For a while, it appeared things were under control and as cases rose, people either didn't notice or they held back their criticism. There was the odd call for the government to do more, but it never reached a crescendo.

Then doctors started writing letters with hundreds of their colleagues' signatures calling for circuit-breaker lockdowns. The chief of the Calgary Emergency Management Agency called for the same. Calgary Mayor Naheed Nenshi wished for more, but told citizens not to wait for the province to do what was needed. Social media was flooded with calls for restrictions.

Helen Pike/CBC
Helen Pike/CBC

Cases soared, as did hospitalizations. There are more deaths and likely many more to come.

The government continued to resist, but looks prepared to act — in some way — on Tuesday afternoon.

Critics have said the government has failed to provide clarity across the province on what is expected and even failed to model the baselines of good behaviour.

Research has shown that people tend to lay more blame when an intentional harm has occurred, but people will look deeply at the agent they wish to blame and try to determine whether they should have prevented the negative outcome and had the power to do so.

Those in power are judged harshly, even if causality is ambiguous or indirect.

Polls have shown that Albertans are dissatisfied with the performance of their government.

A recent poll by ThinkHQ showed the majority of Albertans don't think recent government restrictions went far enough.

But it can't all be put at the feet of the government.
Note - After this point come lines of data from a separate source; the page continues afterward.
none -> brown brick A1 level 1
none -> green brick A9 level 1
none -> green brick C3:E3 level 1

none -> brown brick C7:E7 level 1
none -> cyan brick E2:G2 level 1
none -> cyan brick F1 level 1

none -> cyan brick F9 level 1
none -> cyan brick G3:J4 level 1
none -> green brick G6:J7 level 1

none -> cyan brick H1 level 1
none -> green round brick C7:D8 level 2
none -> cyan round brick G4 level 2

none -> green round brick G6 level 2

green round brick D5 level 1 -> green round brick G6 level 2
No one told you to celebrate your birthday with friends and family. There was no public health recommendation to drink until you shut down the bar on Saturday night.

Frustration, however, is mounting. So too is evidence that something more drastic needs to take place in order to get the pandemic under control in the province.

"I say that it's never too late to do something that's useful," says Saxinger, the infectious disease specialist from the U of A.

"But earlier action is very clearly, and in a very data-driven way, the best way to handle something that has exponential growth — acting before it becomes a problem, because you act after it becomes a problem and you're already on your way to a much, much bigger problem."

What is happening

On Nov. 20, Alberta announced 1,155 new confirmed cases of COVID-19. On Nov. 21, it was 1,339. On Nov. 22, it was 1,574. On Nov. 23, it was 1,549, giving Alberta the highest number of active cases out of all the provinces (and not just per capita).

Hinshaw has said the system is nearing its capacity when it comes to ICU beds set aside for the pandemic, but that more resources could be freed up. Those resources would come at a cost to those seeking treatment for other injuries and ailments.

Decisions will soon have to be made within hospitals about who has the best chance of survival and, therefore, gets a bed and treatment.

Some of the dire predictions that were elaborately presented in Alberta's first wave are coming into focus.

On Monday, Hinshaw admitted defeat in terms of the government's already limited contact tracing and, in an attempt to catch up, was giving up on contacting thousands of those linked to high-priority settings such as hospitals, schools and continuing care homes.

She also said she'd be making recommendations to a cabinet huddle after her announcement and would recommend new measures. The government response is expected to be announced Tuesday afternoon.

Francis, speaking from Utah and without any knowledge of the specific situation in Alberta, says the way to minimize the impact on businesses while protecting the health of the public is to act swiftly and comprehensively if restrictions are imposed.

"One wishes that business closures were very short-lived," she says.

"Unfortunately, we've made some mistakes, we've done it half-way and so we've let community spread really get out of control. And the way to manage it is, you know, you don't treat a rapidly growing tumour by cutting out 20 per cent of it. And unfortunately, a sort of tepid approach to infection control has done exactly that."

An individual, or collection thereof, likely doesn't have the skill for that kind of surgery. The incisions, delayed, will only have to go deeper.